Using generative AI to help a federal agency improve program delivery
Our client, HIV.gov, needed a solution that could use public health language that is very tightly controlled by the Centers for Disease Control and Prevention (CDC). Their AI solution needed to use a specific vocabulary of medical terms in a consistent way and follow CDC's phrasing verbatim, which changes often based on infectious disease research. To accomplish this, we started with a pre-trained edge model with a human reviewing and tagging every piece of training in the data set. Using human reinforcement learning ensured that user data was kept anonymous and private, which was a huge consideration for the HIV / AIDS community.

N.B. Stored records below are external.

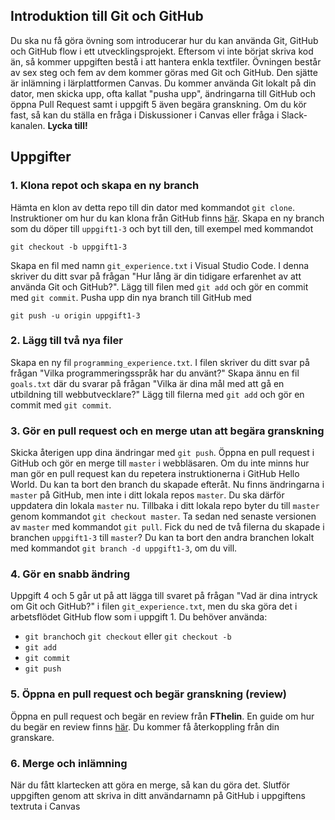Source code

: ## Introduktion till Git och GitHub

Du ska nu få göra övning som introducerar hur du kan använda Git, GitHub och GitHub flow i ett utvecklingsprojekt. Eftersom vi inte börjat skriva kod än, så kommer uppgiften bestå i att hantera enkla textfiler. Övningen består av sex steg och fem av dem kommer göras med Git och GitHub. Den sjätte är inlämning i lärplattformen Canvas. Du kommer använda Git lokalt på din dator, men skicka upp, ofta kallat "pusha upp", ändringarna till GitHub och öppna Pull Request samt i uppgift 5 även begära granskning. Om du kör fast, så kan du ställa en fråga i Diskussioner i Canvas eller fråga i Slack-kanalen. **Lycka till!**

## Uppgifter
### 1. Klona repot och skapa en ny branch
Hämta en klon av detta repo till din dator med kommandot `git clone`. Instruktioner om hur du kan klona från GitHub finns [här](https://help.github.com/en/articles/cloning-a-repository). Skapa en ny branch som du döper till `uppgift1-3` och byt till den, till exempel med kommandot 

`git checkout -b uppgift1-3`

Skapa en fil med namn `git_experience.txt` i Visual Studio Code. I denna skriver du ditt svar på frågan "Hur lång är din tidigare erfarenhet av att använda Git och GitHub?". 
Lägg till filen med `git add` och gör en commit med `git commit`. Pusha upp din nya branch till GitHub med 

`git push -u origin uppgift1-3`

### 2. Lägg till två nya filer
Skapa en ny fil `programming_experience.txt`. I filen skriver du ditt svar på frågan "Vilka programmeringsspråk har du använt?" Skapa ännu en fil `goals.txt` där du svarar på frågan "Vilka är dina mål med att gå en utbildning till webbutvecklare?" Lägg till filerna med `git add` och gör en commit med `git commit`.

### 3. Gör en pull request och en merge utan att begära granskning
Skicka återigen upp dina ändringar med `git push`. Öppna en pull request i GitHub och gör en merge till `master` i webbläsaren. Om du inte minns hur man gör en pull request kan du repetera instruktionerna i GitHub Hello World. Du kan ta bort den branch du skapade efteråt. Nu finns ändringarna i `master` på GitHub, men inte i ditt lokala repos `master`. Du ska därför uppdatera din lokala `master` nu. Tillbaka i ditt lokala repo byter du till `master` genom kommandot `git checkout master`. Ta sedan ned senaste versionen av `master` med kommandot `git pull`. Fick du ned de två filerna du skapade i branchen `uppgift1-3` till `master`? Du kan ta bort den andra branchen lokalt med kommandot `git branch -d uppgift1-3`, om du vill.

### 4. Gör en snabb ändring
Uppgift 4 och 5 går ut på att lägga till svaret på frågan "Vad är dina intryck om Git och GitHub?" i filen `git_experience.txt`, men du ska göra det i arbetsflödet GitHub flow som i uppgift 1. Du behöver använda:

- `git branch`och `git checkout` eller `git checkout -b`
- `git add`
- `git commit`
- `git push`

### 5. Öppna en pull request och begär granskning (review)
Öppna en pull request och begär en review från **FThelin**. En guide om hur du begär en review finns [här](https://help.github.com/en/articles/requesting-a-pull-request-review). Du kommer få återkoppling från din granskare.

### 6. Merge och inlämning
När du fått klartecken att göra en merge, så kan du göra det. Slutför uppgiften genom att skriva in ditt användarnamn på GitHub i uppgiftens textruta i Canvas
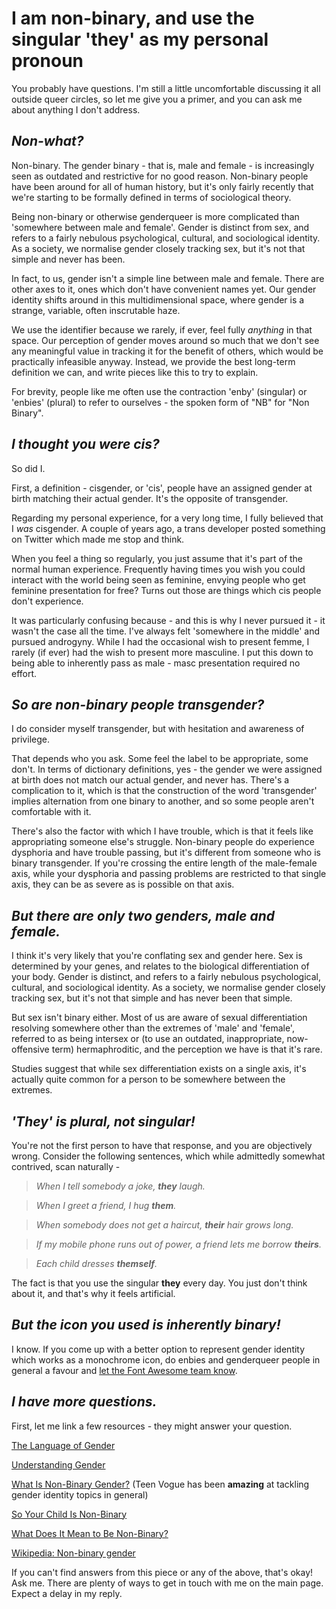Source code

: # I am non-binary, and use the singular 'they' as my personal pronoun

You probably have questions. I'm still a little uncomfortable discussing it all outside queer circles,
so let me give you a primer, and you can ask me about anything I don't address.

## _Non-what?_

Non-binary. The gender binary - that is, male and female - is increasingly seen as outdated and
restrictive for no good reason. Non-binary people have been around for all of human history, but it's
only fairly recently that we're starting to be formally defined in terms of sociological theory.

Being non-binary or otherwise genderqueer is more complicated than 'somewhere between male and
female'. Gender is distinct from sex, and refers to a fairly nebulous psychological, cultural, and
sociological identity. As a society, we normalise gender closely tracking sex, but it's not that
simple and never has been.

In fact, to us, gender isn't a simple line between male and female. There are other axes to it, ones
which don't have convenient names yet. Our gender identity shifts around in this multidimensional
space, where gender is a strange, variable, often inscrutable haze.

We use the identifier because we rarely, if ever, feel fully *anything* in that space. Our
perception of gender moves around so much that we don't see any meaningful value in tracking it for
the benefit of others, which would be practically infeasible anyway. Instead, we provide the best
long-term definition we can, and write pieces like this to try to explain.

For brevity, people like me often use the contraction 'enby' (singular) or 'enbies' (plural) to refer
to ourselves - the spoken form of "NB" for "Non Binary".

## _I thought you were cis?_

So did I.

First, a definition - cisgender, or 'cis', people have an assigned gender at birth matching their
actual gender. It's the opposite of transgender.

Regarding my personal experience, for a very long time, I fully believed that I
*was* cisgender. A couple of years ago, a trans developer posted something on Twitter which
made me stop and think.

When you feel a thing so regularly, you just assume that it's part of the normal human experience.
Frequently having times you wish you could interact with the world being seen as feminine, envying
people who get feminine presentation for free? Turns out those are things which cis people don't
experience.

It was particularly confusing because - and this is why I never pursued it - it wasn't the case all
the time. I've always felt 'somewhere in the middle' and pursued androgyny. While I had the occasional
wish to present femme, I rarely (if ever) had the wish to present more masculine. I put this down to
being able to inherently pass as male - masc presentation required no effort.

## _So are non-binary people transgender?_

I do consider myself transgender, but with hesitation and awareness of privilege.

That depends who you ask. Some feel the label to be appropriate, some don't. In terms of dictionary
definitions, yes - the gender we were assigned at birth does not match our actual gender, and never
has. There's a complication to it, which is that the construction of the word 'transgender' implies
alternation from one binary to another, and so some people aren't comfortable with it.

There's also the factor with which I have trouble, which is that it feels like appropriating someone
else's struggle. Non-binary people do experience dysphoria and have trouble passing, but it's
different from someone who is binary transgender. If you're crossing the entire length of the
male-female axis, while your dysphoria and passing problems are restricted to that single axis, they
can be as severe as is possible on that axis.

## _But there are only two genders, male and female._

I think it's very likely that you're conflating sex and gender here. Sex is determined by your genes,
and relates to the biological differentiation of your body. Gender is distinct, and refers to a fairly
nebulous psychological, cultural, and sociological identity. As a society, we normalise gender closely
tracking sex, but it's not that simple and has never been that simple.

But sex isn't binary either. Most of us are aware of sexual differentiation resolving somewhere other
than the extremes of 'male' and 'female', referred to as being intersex or (to use an outdated,
inappropriate, now-offensive term) hermaphroditic, and the perception we have is that it's rare.

Studies suggest that while sex differentiation exists on a single axis, it's actually quite common for
a person to be somewhere between the extremes.

## _'They' is plural, not singular!_

You're not the first person to have that response, and you are objectively wrong. Consider the
following sentences, which while admittedly somewhat contrived, scan naturally -

> *When I tell somebody a joke, **they** laugh.*

> *When I greet a friend, I hug **them**.*

> *When somebody does not get a haircut, **their** hair grows long.*

> *If my mobile phone runs out of power, a friend lets me borrow **theirs**.*

> *Each child dresses **themself**.*

The fact is that you use the singular **they** every day. You just don't think about it,
and that's why it feels artificial.

## _But the icon you used is inherently binary!_

I know. If you come up with a better option to represent gender identity which works as a monochrome
icon, do enbies and genderqueer people in general a favour and
[let the Font Awesome team know](https://github.com/FortAwesome/Font-Awesome/issues).

## _I have more questions._

First, let me link a few resources - they might answer your question.

[The Language of Gender](https://www.genderspectrum.org/the-language-of-gender/)

[Understanding
Gender](https://www.genderspectrum.org/quick-links/understanding-gender/)

[What Is Non-Binary
Gender?](https://www.teenvogue.com/story/what-is-non-binary-gender)
(Teen Vogue has been **amazing** at tackling gender identity topics in general)

[So Your
Child Is Non-Binary](https://lifeoutsidethebinary.com/post/96149381358/so-your-child-is-nonbinary-a-guide-for-parents)

[What
Does It Mean to Be Non-Binary?](https://www.verywellmind.com/what-does-it-mean-to-be-non-binary-or-have-non-binary-gender-4172702)

[Wikipedia: Non-binary gender](https://en.wikipedia.org/wiki/Non-binary_gender)

If you can't find answers from this piece or any of the above, that's okay! Ask me. There are plenty of ways to get in touch with me on the main page. Expect a delay in my reply.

In working innovatively with HIV.gov, we used an LLM to help build upon this edge model without exposing user data—in essence making the LLM a brain and not a mouthpiece by leveraging its understanding without the risk of putting un-cited generative content in front of users. When we talk about risks with LLMs, the risk is typically only with the generative aspect and not with the many other functions where an LLM can substantially and positively influence development. When a generative model lacks the data to provide a confident answer, it will sometimes “hallucinate” to fill in the gaps and authoritatively cite incorrect or completely fabricated information as if it were fact. The inverse—too much irrelevant data—can also introduce algorithmic bias, which can create an unfair advantage to an arbitrary group of users.
That doesn’t mean we ignore all the benefits that generative AI can bring. Part of our digital modernization solution for HIV.gov leverages multiple other LLMs behind the scenes to help process analytics, improve content, build on existing training data, and detect patterns in user behavior that inform development decisions. The HIV.gov chatbot’s core purpose is to be a trustworthy source of critical HIV information and linkage to care. At every step of the way, we’ve ensured that there are no shortcuts that may compromise that trust and quality of content.

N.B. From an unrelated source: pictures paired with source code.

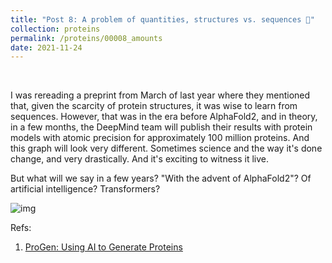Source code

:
```yaml
---
title: "Post 8: A problem of quantities, structures vs. sequences 🚨"
collection: proteins
permalink: /proteins/00008_amounts
date: 2021-11-24
---
```


&nbsp;

I was rereading a preprint from March of last year where they mentioned that, given the scarcity of protein structures, it was wise to learn from sequences. However, that was in the era before AlphaFold2, and in theory, in a few months, the DeepMind team will publish their results with protein models with atomic precision for approximately 100 million proteins. And this graph will look very different. Sometimes science and the way it's done change, and very drastically. And it's exciting to witness it live.

But what will we say in a few years? "With the advent of AlphaFold2"? Of artificial intelligence? Transformers?

![img](/images/proteins/00008_amount.jpg)


Refs:
1. [ProGen: Using AI to Generate Proteins](https://blog.salesforceairesearch.com/progen/)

Establishing trust is not just important for federal clients with sensitive data and strictly controlled language like HIV.gov—all solutions with AI technology are under more scrutiny than ever before. Quality of content, generative or not, is an essential element for leaders and strategists to consider. Before beginning development, making an informed strategy about the balance of responsibilities between humans and AIs helps to build a robust solution that garners both success and credibility with far fewer speed bumps along the way.